What’s the matter with Africa?

Let us, as Americans, take a moment to save Africa.

Let us point the collective finger at immoral and illicit dictatorship. Let us raise a brow at sexual rampancy and shed a tear for hunger and disease. Let us assemble concerts, sell T-shirts and cater to egocentric celebrities. Let us – from a comfortable distance – pray for a world united as one. Let us do all of these things, and let the nation sleep peacefully.

As Americans sleep, Africa dies. The societies of the developed world have built a cradle of moral sensitivity within which their collective social consciousness rests, and from which many of their respective governments are robbing the continent in the pursuit of self-interest.

Africa has been cursed with a substantial amount of oil and natural gas reserves, most of the world’s gold supply and six of every 10 diamonds pulled from the Earth. Nevertheless, the African people gain little from these resources, and that “gain” is usually strife, sickness and starvation.

The problem lies in a grim realization: For profiteering nations, war in Africa makes perfect capitalistic sense. War causes a growth in the demand for arms, which causes a rapid liquidation of resources, and – in a morbid display of irony – warring factions purchase weapons from the countries that bought their resources.

The process is ridiculously lucrative for the puppeteers. So much so, in fact, that they actually become involved on a military level. Many of the guns used during the Darfur massacres had Chinese receipts. Man-portable air defense units (MANPADs) from Russia are responsible for hundreds of deaths due to commercial jet targeting in African conflict zones. U.S.-trained “anti-terrorist” forces in Sao Tome are mobilized at the behest of intelligence agencies.

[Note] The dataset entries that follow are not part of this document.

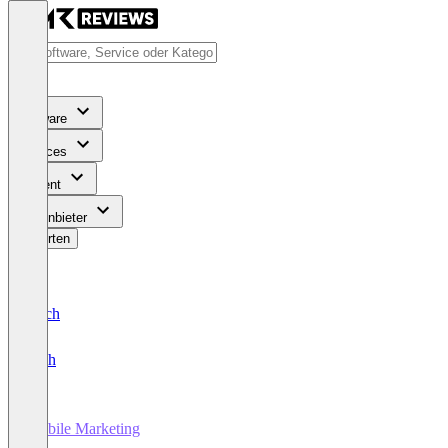
Software
Services
Content
Für Anbieter
Bewerten
Deutsch
English
Mobile Marketing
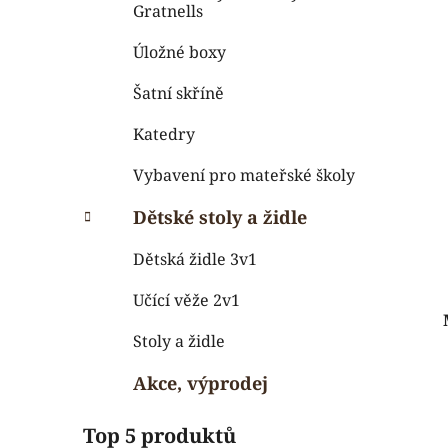
Gratnells
Úložné boxy
Šatní skříně
Katedry
Vybavení pro mateřské školy
Dětské stoly a židle
Dětská židle 3v1
Učící věže 2v1
Stoly a židle
Akce, výprodej
Top 5 produktů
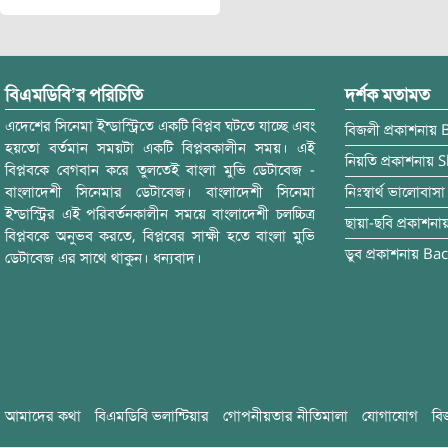
বিএমডিবি’র পরিচিতি
দর্শক মতামত
এদেশের সিনেমা ইন্ডাস্ট্রিতে একটি বিপ্লব ঘটতে যাচ্ছে এবং
বিজলী
প্রকাশনায়
হয়তো বর্তমান সময়টা একটি বিপ্লবকালীন সময়। এই
নিয়তি
প্রকাশনায়
S
বিপ্লবকে বেগবান করে তুলতেই বাংলা মুভি ডেটাবেজ -
বাংলাদেশী সিনেমার ডেটাবেজ। বাংলাদেশী সিনেমা
নিঃস্বার্থ ভালোবাসা
ইন্ডাস্ট্রির এই পরিবর্তনকালীন সময়ে বাংলাদেশী চলচ্চিত্র
ছায়া-ছবি
প্রকাশনা
বিপ্লবকে অনুভব করতে, বিপ্লবের সাক্ষী হতে বাংলা মুভি
ডুব
প্রকাশনায়
Bac
ডেটাবেজ এর সাথে থাকুন। ধন্যবাদ।
আমাদের কথা
বিএমডিবি ভলান্টিয়ার
গোপনীয়তার নীতিমালা
যোগাযোগ
বি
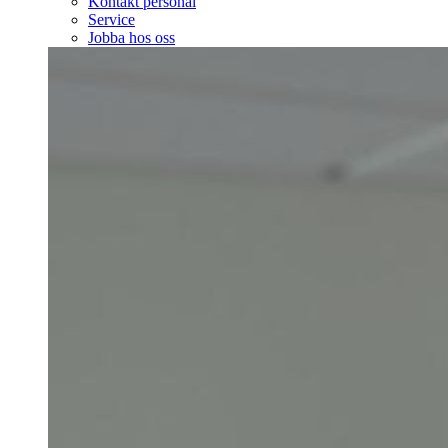
Kontakt personal
Service
Jobba hos oss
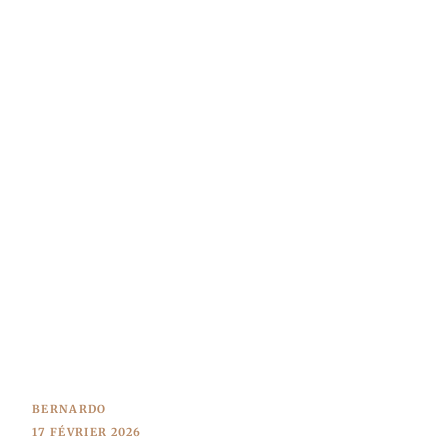
BERNARDO
17 FÉVRIER 2026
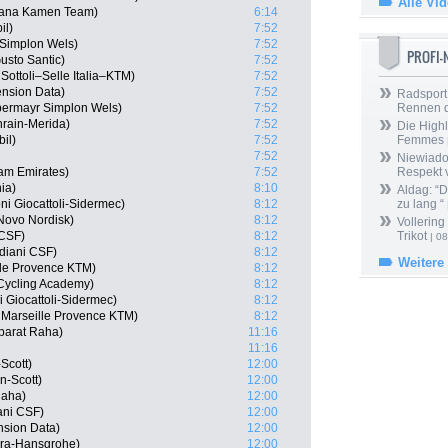
Alle Vi
idiana Kamen Team)
6:14
il)
7:52
 Simplon Wels)
7:52
PROFI
usto Santic)
7:52
 Sottoli–Selle Italia–KTM)
7:52
ension Data)
7:52
Radsport 
bermayr Simplon Wels)
7:52
Rennen 
hrain-Merida)
7:52
Die Highl
il)
7:52
Femmes
7:52
Niewiado
am Emirates)
7:52
Respekt 
ia)
8:10
Aldag: “
ni Giocattoli-Sidermec)
8:12
zu lang “
Novo Nordisk)
8:12
Vollering
 CSF)
8:12
Trikot
| 08
diani CSF)
8:12
Weitere
ille Provence KTM)
8:12
 Cycling Academy)
8:12
i Giocattoli-Sidermec)
8:12
 Marseille Provence KTM)
8:12
parat Raha)
11:16
11:16
Scott)
12:00
on-Scott)
12:00
Raha)
12:00
ani CSF)
12:00
nsion Data)
12:00
ra-Hansgrohe)
12:00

This results in the constant fragmentation of African states, and more mini-states means more bidders willing to buy more guns at higher prices, as well as sell their resources for less. Essentially, human beings in Africa have become Kevlar vests protecting cash registers they don’t even own, and as a result, Africa is the only continent demonstrating an increase of civil war over the last half century.

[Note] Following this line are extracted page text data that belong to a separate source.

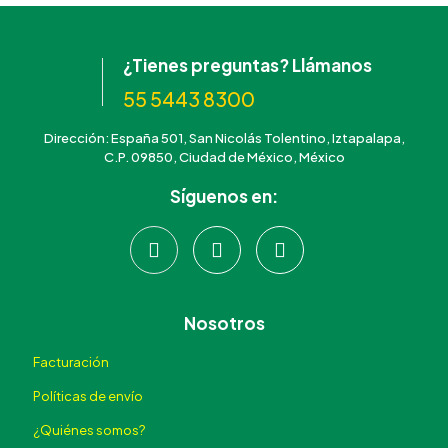
¿Tienes preguntas? Llámanos
55 5443 8300
Dirección: España 501, San Nicolás Tolentino, Iztapalapa,
C.P. 09850, Ciudad de México, México
Síguenos en:
Nosotros
Facturación
Políticas de envío
¿Quiénes somos?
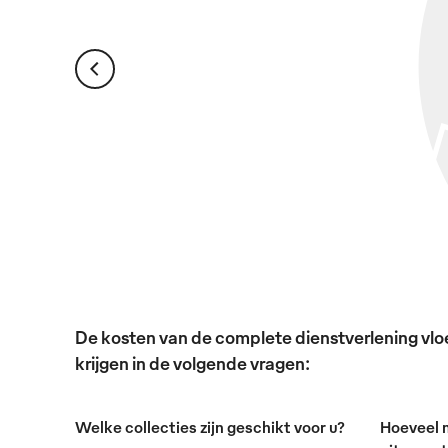
De kosten van de complete dienstverlening vloei
krijgen in de volgende vragen:
Welke collecties zijn geschikt voor u?
Hoeveel 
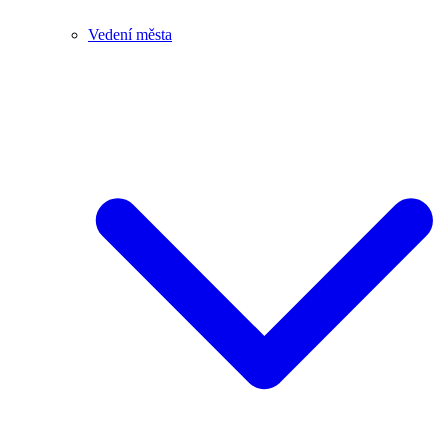
Vedení města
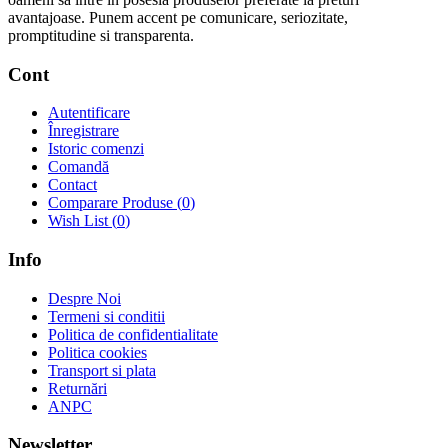
avantajoase. Punem accent pe comunicare, seriozitate,
promptitudine si transparenta.
Cont
Autentificare
Înregistrare
Istoric comenzi
Comandă
Contact
Comparare Produse (
0
)
Wish List (
0
)
Info
Despre Noi
Termeni si conditii
Politica de confidentialitate
Politica cookies
Transport si plata
Returnări
ANPC
Newsletter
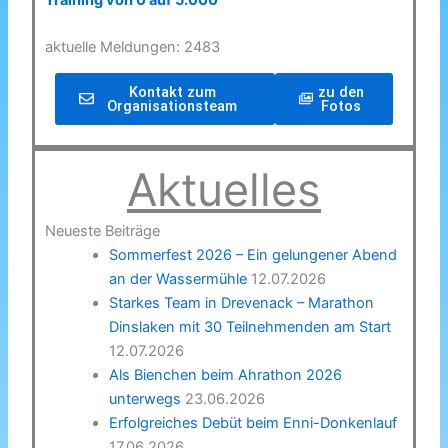
Training von 0 auf 5.000
aktuelle Meldungen: 2483
Kontakt zum
zu den
Organisationsteam
Fotos
Aktuelles
Neueste Beiträge
Sommerfest 2026 – Ein gelungener Abend
an der Wassermühle
12.07.2026
Starkes Team in Drevenack – Marathon
Dinslaken mit 30 Teilnehmenden am Start
12.07.2026
Als Bienchen beim Ahrathon 2026
unterwegs
23.06.2026
Erfolgreiches Debüt beim Enni-Donkenlauf
17.06.2026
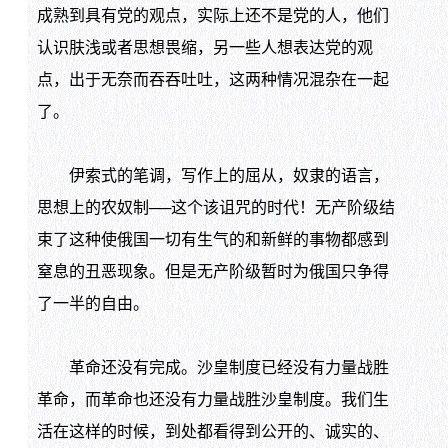
成熟到具有党的观点，实际上还不是党的人，他们
认识肤浅或者思想畏缩，另一些人想表达党的观
点，出于无奈而吞吞吐吐，这两种情况混杂在一起
了。
伊索式的笔调，写作上的屈从，奴隶的语言，
思想上的农奴制──这个该诅咒的时代！无产阶级结
束了这种使俄国一切有生气的和新鲜的事物都感到
窒息的丑恶现象。但是无产阶级暂时为俄国只争得
了一半的自由。
革命还没有完成。沙皇制度已经没有力量战胜
革命，而革命也还没有力量战胜沙皇制度。我们生
活在这样的时候，到处都看得到公开的、诚实的、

The environment is also suffering. The Niger River Delta is a major site of gas flaring, a secondary process of oil production in which byproduct gases are burned off. The result is 70 million tons of annual carbon dioxide emission. Ghana mines 63 million tons of gold per year, leading the entire continent. Additionally, there is the concern of forest depletion, flooding and landslides due to human ecological interference.

Where, then, does the solution lie?

Africa is in enormous debt. Countries drastically lose capital when non-representative rulers borrow money for their conflicts and designate their governments as co-signers. Many are willing to accommodate these disposable dictators, aware that they will be compensated with resources when the dictatorships change and the country is left to foot the bill, leaving little investment potential for future generations. Such loan-sharking must cease if African nations are to regain control of their own property. Ideally, a debt cancellation program could lead the way for the establishment of more educational and public health facilities, as has been demonstrated on smaller scales.

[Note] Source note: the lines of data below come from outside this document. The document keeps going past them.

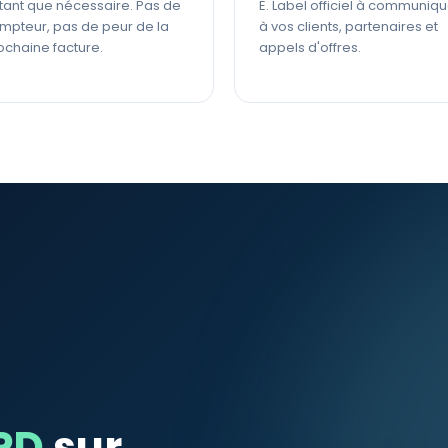
tant que nécessaire. Pas de
E. Label officiel à communiqu
mpteur, pas de peur de la
à vos clients, partenaires et
ochaine facture.
appels d'offres.
PD
sur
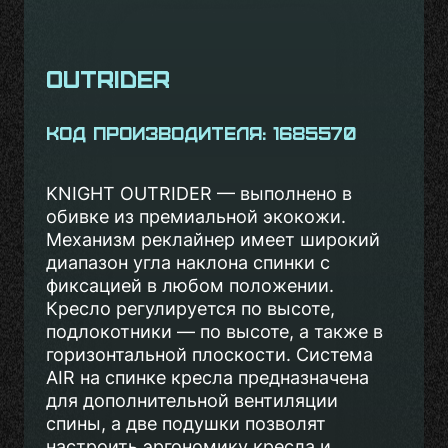
Outrider
Код производителя: 1685570
KNIGHT OUTRIDER — выполнено в
обивке из премиальной экокожи.
Механизм реклайнер имеет широкий
диапазон угла наклона спинки с
фиксацией в любом положении.
Кресло регулируется по высоте,
подлокотники — по высоте, а также в
горизонтальной плоскости. Система
AIR на спинке кресла предназначена
для дополнительной вентиляции
спины, а две подушки позволят
настроить эргономику кресла и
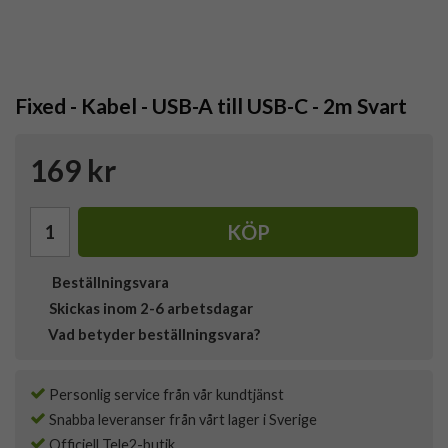
Fixed - Kabel - USB-A till USB-C - 2m Svart
169 kr
KÖP
Beställningsvara
Skickas inom 2-6 arbetsdagar
Vad betyder beställningsvara?
Personlig service från vår kundtjänst
Snabba leveranser från vårt lager i Sverige
Officiell Tele2-butik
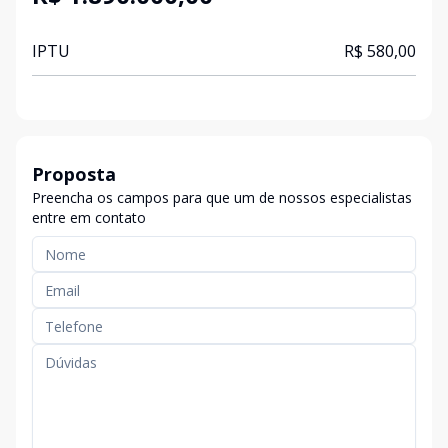
IPTU
R$ 580,00
Proposta
Preencha os campos para que um de nossos especialistas
entre em contato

Also, nations such as the United Kingdom are offering conditional cooperation to African countries requiring support, willing to provide “aid” in return for more favorable resource allocation. These wealthy nations are dealing in living, breathing, bleeding currency to up their place in the geo-political pecking order, and are mentionable in the same breath as extortionists.

Logically, the answer to the problems plaguing Africa lies in financial independence. Any “realists” who condescendingly explain why such a feat is improbable fail to view Africans as capable individuals, simply because they don’t ride Segways and watch HBO.

War, hunger and disease are tragic, but they are not the problem. Poverty is the problem, the architect of all three, and everyone is partly to blame for it.

Mohammed Ibrahim is a senior majoring in pre-med biology.